• **Exercise data**
****************

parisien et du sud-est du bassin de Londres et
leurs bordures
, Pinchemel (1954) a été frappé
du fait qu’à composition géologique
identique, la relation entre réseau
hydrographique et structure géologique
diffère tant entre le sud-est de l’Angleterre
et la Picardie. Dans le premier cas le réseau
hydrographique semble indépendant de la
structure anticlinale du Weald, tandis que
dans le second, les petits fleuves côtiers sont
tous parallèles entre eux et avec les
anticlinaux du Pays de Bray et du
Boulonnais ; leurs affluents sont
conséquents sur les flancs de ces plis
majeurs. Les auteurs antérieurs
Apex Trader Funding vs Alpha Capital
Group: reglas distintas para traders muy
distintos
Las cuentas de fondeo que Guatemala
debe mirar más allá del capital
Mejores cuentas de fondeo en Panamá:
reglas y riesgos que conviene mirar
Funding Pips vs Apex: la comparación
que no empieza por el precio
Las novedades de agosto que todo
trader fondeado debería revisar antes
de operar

****************

• **What is needed**
Reproduce the data in full, precisely as given.

• **Exercise solution**
parisien et du sud-est du bassin de Londres et
leurs bordures
, Pinchemel (1954) a été frappé
du fait qu’à composition géologique
identique, la relation entre réseau
hydrographique et structure géologique
diffère tant entre le sud-est de l’Angleterre
et la Picardie. Dans le premier cas le réseau
hydrographique semble indépendant de la
structure anticlinale du Weald, tandis que
dans le second, les petits fleuves côtiers sont
tous parallèles entre eux et avec les
anticlinaux du Pays de Bray et du
Boulonnais ; leurs affluents sont
conséquents sur les flancs de ces plis
majeurs. Les auteurs antérieurs
Apex Trader Funding vs Alpha Capital
Group: reglas distintas para traders muy
distintos
Las cuentas de fondeo que Guatemala
debe mirar más allá del capital
Mejores cuentas de fondeo en Panamá:
reglas y riesgos que conviene mirar
Funding Pips vs Apex: la comparación
que no empieza por el precio
Las novedades de agosto que todo
trader fondeado debería revisar antes
de operar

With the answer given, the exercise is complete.